Che cosa cambia? Molto, almeno per il Kosovo. «La nostra nazione avrà il proprio prefisso telefonico, come altri Stati, e avrà piena sovranità sul codice», il messaggio non troppo implicito lanciato dal ministro kosovaro Edita Tahiri, fra le fautrici di un accordo accolto con entusiasmo in Kosovo. Tahiri che ha confermato che il Kosovo riceverà il codice +383, entro metà dicembre.
Ma tutto, nei Balcani, si può interpretare in maniera diversa e opposta. Anche la Serbia si è detta infatti «soddisfatta» per l'intesa, come ha specificato la controparte serba di Tahiri, Marko Djuric. Belgrado ha però negato con forza che la concessione del prefisso sia un riconoscimento implicito dell’indipendenza del Kosovo. In realtà, il prefisso sarà di proprietà di Belgrado, dato che «la Serbia chiederà un prefisso aggiuntivo da conferire alla Serbia», come ha fatto la Cina con Taiwan, Macao e Hong Kong, ha precisato ieri Djuric. In pratica, prefisso internazionale a tutti gli effetti per Pristina, solo “geografico” per Belgrado. Djuric che, già domenica sera, aveva tessuto le lodi dell’intesa, parlando di accordo che garantirà la salvezza «dell’intera proprietà della Telekom serba» in Kosovo e di vantaggi per i serbi, che continueranno a utilizzare la rete Telekom in Kosovo.
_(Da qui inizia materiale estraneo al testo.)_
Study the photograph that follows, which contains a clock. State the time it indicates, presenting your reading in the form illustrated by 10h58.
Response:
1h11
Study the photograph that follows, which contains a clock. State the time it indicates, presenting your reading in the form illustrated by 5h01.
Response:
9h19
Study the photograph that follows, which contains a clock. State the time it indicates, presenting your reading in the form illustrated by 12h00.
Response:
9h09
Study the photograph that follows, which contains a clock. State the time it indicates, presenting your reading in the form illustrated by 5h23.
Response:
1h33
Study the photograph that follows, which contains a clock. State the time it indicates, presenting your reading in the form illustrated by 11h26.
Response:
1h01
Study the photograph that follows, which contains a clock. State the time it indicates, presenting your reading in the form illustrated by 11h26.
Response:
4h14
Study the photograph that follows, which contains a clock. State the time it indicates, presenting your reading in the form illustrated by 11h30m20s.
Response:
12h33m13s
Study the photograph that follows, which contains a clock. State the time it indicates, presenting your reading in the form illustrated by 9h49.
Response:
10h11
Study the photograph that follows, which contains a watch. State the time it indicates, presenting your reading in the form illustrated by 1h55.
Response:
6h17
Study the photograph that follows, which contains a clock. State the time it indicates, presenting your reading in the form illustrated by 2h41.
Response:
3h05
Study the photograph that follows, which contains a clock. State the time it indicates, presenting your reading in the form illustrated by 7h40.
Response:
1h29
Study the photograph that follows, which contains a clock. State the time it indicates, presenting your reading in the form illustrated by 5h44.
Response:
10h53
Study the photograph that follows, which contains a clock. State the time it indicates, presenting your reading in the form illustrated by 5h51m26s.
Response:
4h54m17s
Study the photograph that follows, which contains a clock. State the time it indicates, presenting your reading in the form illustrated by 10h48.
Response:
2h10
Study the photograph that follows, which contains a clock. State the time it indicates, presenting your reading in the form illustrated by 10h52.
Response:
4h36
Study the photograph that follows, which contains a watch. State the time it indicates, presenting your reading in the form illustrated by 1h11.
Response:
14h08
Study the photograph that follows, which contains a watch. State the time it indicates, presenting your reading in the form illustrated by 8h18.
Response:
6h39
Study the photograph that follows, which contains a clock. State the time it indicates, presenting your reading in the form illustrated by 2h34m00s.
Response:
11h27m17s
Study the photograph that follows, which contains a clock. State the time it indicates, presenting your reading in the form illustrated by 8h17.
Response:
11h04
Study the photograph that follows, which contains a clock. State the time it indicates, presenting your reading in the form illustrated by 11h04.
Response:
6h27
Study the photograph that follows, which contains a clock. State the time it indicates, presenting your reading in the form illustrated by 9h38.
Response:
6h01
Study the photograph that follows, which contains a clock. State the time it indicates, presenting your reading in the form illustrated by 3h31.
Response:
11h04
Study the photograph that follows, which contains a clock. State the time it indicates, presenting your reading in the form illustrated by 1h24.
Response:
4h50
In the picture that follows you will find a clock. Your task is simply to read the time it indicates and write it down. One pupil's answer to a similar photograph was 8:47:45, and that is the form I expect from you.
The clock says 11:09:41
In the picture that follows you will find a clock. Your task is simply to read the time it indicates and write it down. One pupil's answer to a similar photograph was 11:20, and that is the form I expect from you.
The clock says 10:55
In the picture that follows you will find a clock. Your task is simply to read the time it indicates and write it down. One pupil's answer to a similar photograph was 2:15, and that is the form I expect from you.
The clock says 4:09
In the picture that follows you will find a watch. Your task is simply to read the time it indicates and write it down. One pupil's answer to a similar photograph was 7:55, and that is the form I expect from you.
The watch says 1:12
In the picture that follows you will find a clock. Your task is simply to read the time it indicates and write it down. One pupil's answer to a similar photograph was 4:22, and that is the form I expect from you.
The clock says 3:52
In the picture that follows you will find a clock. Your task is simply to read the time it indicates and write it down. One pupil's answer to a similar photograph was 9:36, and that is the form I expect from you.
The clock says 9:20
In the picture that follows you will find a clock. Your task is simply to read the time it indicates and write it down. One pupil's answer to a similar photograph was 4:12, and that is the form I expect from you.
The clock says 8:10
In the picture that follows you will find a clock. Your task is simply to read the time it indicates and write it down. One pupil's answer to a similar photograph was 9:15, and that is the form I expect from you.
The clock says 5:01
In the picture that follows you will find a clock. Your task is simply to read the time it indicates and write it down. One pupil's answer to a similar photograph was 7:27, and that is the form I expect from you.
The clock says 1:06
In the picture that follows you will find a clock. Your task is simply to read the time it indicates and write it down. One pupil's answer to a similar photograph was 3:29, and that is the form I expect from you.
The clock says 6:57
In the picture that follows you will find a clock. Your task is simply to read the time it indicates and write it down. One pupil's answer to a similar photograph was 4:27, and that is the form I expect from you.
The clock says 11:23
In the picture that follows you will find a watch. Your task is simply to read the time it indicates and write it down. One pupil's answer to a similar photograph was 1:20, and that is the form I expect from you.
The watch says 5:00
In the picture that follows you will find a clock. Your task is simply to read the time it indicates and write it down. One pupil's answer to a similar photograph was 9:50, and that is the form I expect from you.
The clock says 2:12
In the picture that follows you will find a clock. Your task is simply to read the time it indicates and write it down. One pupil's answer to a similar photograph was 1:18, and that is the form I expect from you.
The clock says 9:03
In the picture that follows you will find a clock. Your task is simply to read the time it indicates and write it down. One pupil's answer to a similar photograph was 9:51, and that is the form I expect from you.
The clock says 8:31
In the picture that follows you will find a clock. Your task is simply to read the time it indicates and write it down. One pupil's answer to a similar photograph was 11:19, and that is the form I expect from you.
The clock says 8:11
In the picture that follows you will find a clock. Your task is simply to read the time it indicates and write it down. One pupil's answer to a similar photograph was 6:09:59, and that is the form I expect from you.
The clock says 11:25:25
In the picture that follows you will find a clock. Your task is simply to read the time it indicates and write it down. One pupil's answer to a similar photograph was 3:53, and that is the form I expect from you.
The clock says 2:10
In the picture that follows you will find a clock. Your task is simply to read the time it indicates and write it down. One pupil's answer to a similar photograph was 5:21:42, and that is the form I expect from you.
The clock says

Insomma, tutti contenti. O quasi. L’analista Dusan Prorokovic, già a ottobre quando si parlava di accordo raggiunto, aveva parlato di «legittimazione del Kosovo» e di concessioni eccessive. Non la pensa così Dragan Popovic, direttore del think tank Policy Center. «L’accordo», spiega al Piccolo Popovic, «è molto importante e tutte le intese tra Serbia e Kosovo, che mirano alla normalizzazione dei rapporti, lo sono». E l’attribuzione del codice è essenziale per «i cittadini del Kosovo, di tutte le nazionalità, perché potranno usare normalmente i telefoni», aggiunge. Sull’interpretazione dell’intesa da parte di Belgrado e Pristina, «sono convinto che non ci sia un riconoscimento de facto». Esiste una «procedura chiara che in Serbia prevede il passaggio in Parlamento» per questo «e tutto il resto sono discorsi politici». «È un passo avanti per il Kosovo, la Serbia e per l’intera regione, ma non significa che Belgrado ha riconosciuto l’indipendenza del Kosovo», anche se i politici di Pristina «sono pronti a leggere ogni mossa» della Serbia «come un riconoscimento, conferma, contattato proprio su un cellulare di Monaco, il politologo kosovaro Nexhmedin Spahiu.
Nondimeno, ricorda l’analista, per anni «il Kosovo ha sborsato somme enormi per l’uso dei prefissi» stranieri – 200 milioni in 17 anni, secondo il governo – «e l’intesa renderà le cose più facili». Almeno per la gente comune, che ha pagato salato guerre, odi. E bollette.